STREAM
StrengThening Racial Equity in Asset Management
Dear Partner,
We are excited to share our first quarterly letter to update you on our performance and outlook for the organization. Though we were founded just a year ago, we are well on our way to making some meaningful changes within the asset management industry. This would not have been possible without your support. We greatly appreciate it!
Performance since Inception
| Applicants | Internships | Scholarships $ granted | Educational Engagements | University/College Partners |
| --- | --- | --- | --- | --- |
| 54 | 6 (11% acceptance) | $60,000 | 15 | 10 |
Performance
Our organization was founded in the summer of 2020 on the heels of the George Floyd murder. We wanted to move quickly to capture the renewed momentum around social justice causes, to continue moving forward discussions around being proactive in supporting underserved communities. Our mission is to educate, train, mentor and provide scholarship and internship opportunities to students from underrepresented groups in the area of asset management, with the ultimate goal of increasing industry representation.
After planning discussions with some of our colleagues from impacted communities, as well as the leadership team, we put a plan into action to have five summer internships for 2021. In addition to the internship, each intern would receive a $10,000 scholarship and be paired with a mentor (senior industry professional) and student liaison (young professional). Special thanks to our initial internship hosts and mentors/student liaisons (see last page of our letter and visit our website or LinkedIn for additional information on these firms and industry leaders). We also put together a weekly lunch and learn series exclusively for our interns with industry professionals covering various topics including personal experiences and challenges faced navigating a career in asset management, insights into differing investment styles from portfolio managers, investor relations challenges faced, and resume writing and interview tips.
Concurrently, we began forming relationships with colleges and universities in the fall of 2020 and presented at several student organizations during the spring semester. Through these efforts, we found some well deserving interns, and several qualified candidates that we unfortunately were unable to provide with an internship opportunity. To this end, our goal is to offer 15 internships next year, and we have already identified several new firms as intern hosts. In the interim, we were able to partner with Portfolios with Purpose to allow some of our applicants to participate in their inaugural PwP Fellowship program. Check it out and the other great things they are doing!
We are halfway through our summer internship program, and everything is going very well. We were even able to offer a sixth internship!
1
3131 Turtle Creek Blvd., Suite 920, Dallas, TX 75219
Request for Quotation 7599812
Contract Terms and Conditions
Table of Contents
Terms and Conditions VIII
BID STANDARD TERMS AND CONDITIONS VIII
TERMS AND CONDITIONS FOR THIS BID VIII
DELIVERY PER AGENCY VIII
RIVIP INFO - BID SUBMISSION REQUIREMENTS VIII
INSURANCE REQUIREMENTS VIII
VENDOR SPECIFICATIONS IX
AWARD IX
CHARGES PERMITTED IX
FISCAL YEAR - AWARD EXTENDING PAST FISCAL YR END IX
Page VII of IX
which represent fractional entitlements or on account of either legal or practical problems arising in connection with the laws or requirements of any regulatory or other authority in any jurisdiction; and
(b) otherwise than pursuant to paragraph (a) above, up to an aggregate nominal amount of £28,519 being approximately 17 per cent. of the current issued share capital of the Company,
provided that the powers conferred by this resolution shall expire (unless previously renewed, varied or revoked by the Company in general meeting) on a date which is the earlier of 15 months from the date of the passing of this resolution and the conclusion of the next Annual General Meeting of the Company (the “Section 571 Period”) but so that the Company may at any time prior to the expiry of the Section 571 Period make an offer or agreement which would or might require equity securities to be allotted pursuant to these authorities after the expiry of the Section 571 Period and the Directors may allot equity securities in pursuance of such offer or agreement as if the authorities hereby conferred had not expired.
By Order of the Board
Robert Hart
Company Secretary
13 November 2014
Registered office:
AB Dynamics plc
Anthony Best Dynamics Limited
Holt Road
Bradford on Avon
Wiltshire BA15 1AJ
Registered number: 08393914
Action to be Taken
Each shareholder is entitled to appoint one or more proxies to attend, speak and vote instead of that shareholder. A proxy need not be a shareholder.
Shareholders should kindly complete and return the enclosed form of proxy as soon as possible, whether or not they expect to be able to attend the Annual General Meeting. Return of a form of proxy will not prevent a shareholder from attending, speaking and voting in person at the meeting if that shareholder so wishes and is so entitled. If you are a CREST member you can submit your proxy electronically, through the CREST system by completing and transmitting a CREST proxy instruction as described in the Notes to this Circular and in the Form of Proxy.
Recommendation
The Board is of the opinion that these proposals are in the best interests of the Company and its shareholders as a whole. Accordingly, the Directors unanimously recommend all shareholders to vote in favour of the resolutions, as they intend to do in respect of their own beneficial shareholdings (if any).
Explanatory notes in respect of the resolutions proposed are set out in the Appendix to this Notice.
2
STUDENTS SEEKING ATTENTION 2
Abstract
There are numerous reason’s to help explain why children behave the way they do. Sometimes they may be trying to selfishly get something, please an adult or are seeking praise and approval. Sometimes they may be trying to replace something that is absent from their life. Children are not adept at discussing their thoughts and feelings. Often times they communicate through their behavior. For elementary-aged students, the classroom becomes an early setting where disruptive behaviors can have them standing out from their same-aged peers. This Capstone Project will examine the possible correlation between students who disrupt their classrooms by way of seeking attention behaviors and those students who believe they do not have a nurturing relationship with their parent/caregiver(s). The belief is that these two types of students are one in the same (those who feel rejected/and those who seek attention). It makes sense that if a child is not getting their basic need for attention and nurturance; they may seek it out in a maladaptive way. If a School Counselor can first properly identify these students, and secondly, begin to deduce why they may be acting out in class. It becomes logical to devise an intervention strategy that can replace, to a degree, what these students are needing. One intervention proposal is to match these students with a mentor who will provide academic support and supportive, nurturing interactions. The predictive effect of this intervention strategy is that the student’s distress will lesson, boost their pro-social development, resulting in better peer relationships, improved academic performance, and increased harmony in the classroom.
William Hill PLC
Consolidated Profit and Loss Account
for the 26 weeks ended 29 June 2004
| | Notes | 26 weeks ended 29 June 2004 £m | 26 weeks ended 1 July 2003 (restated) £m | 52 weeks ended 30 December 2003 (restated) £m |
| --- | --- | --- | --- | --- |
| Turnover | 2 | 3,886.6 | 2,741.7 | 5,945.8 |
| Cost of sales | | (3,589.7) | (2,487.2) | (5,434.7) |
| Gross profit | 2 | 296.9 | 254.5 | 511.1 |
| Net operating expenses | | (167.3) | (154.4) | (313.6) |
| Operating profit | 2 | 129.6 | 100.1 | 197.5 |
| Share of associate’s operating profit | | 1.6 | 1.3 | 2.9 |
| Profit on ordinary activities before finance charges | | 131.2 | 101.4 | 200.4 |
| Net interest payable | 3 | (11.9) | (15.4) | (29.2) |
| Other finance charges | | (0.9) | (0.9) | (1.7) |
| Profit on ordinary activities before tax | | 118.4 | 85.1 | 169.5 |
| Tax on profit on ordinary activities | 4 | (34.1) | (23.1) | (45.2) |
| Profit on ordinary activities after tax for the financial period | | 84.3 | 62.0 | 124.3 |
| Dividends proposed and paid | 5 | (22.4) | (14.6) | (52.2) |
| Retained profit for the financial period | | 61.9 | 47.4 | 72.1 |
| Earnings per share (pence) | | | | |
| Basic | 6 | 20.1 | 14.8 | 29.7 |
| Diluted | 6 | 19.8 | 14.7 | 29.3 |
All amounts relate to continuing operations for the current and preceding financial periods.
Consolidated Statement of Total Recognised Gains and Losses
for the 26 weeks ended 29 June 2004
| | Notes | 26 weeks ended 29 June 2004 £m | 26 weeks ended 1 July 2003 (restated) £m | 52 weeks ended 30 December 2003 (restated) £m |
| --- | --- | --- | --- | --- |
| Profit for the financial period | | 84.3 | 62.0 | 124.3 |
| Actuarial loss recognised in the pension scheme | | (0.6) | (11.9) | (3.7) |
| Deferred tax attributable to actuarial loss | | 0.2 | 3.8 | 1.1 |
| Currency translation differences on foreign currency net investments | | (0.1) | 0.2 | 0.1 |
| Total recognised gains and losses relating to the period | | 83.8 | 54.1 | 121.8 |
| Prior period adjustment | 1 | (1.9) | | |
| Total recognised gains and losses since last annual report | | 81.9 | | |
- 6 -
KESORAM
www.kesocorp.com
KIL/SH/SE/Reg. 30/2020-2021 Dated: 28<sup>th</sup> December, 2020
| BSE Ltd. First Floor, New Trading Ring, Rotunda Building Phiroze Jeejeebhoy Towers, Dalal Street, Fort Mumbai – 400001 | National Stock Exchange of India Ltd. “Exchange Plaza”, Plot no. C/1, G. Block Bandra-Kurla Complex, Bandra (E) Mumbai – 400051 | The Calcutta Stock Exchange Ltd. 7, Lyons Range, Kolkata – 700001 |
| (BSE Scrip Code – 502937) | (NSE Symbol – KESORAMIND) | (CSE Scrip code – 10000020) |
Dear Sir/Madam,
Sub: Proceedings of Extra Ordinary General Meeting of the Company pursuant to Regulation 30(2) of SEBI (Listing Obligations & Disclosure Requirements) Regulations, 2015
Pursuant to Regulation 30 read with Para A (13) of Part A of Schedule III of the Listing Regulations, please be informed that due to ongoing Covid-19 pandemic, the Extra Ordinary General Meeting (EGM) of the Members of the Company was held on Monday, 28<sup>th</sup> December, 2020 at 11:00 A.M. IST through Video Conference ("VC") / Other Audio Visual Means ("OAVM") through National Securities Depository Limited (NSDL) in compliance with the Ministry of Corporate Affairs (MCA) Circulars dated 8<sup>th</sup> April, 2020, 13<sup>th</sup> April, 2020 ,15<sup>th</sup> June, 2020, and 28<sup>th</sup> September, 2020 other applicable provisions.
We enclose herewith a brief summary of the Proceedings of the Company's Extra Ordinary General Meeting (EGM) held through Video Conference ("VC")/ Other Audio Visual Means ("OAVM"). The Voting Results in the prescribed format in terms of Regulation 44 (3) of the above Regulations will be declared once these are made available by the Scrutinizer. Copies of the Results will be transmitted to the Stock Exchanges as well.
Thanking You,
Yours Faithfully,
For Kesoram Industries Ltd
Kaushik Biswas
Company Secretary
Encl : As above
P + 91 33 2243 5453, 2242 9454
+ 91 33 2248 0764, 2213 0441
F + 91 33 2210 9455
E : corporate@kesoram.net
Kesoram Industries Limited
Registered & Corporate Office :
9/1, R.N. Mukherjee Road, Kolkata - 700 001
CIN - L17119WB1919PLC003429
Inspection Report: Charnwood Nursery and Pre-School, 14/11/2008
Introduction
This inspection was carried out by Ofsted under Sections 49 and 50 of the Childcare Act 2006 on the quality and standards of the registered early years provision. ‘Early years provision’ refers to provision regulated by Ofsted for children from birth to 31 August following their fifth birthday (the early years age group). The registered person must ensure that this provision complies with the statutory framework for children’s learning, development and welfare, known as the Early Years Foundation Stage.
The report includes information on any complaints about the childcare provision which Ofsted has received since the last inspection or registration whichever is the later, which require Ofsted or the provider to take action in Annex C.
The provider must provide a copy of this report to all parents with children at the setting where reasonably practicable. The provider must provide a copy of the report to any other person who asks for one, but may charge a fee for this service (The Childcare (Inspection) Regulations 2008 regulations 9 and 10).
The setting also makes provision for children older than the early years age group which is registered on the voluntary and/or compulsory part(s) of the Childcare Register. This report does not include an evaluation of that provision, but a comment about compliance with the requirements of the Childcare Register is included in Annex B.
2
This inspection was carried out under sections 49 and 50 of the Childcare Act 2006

====================

> _EXERCISE REQUIREMENTS_
The lines above, from the start of the records through the one containing "Our organization was", are to be printed exactly, and nothing else is to be included.

> _SOLUTION FOR THIS EXERCISE_
STREAM
StrengThening Racial Equity in Asset Management
Dear Partner,
We are excited to share our first quarterly letter to update you on our performance and outlook for the organization. Though we were founded just a year ago, we are well on our way to making some meaningful changes within the asset management industry. This would not have been possible without your support. We greatly appreciate it!
Performance since Inception
| Applicants | Internships | Scholarships $ granted | Educational Engagements | University/College Partners |
| --- | --- | --- | --- | --- |
| 54 | 6 (11% acceptance) | $60,000 | 15 | 10 |
Performance
Our organization was founded in the summer of 2020 on the heels of the George Floyd murder. We wanted to move quickly to capture the renewed momentum around social justice causes, to continue moving forward discussions around being proactive in supporting underserved communities. Our mission is to educate, train, mentor and provide scholarship and internship opportunities to students from underrepresented groups in the area of asset management, with the ultimate goal of increasing industry representation.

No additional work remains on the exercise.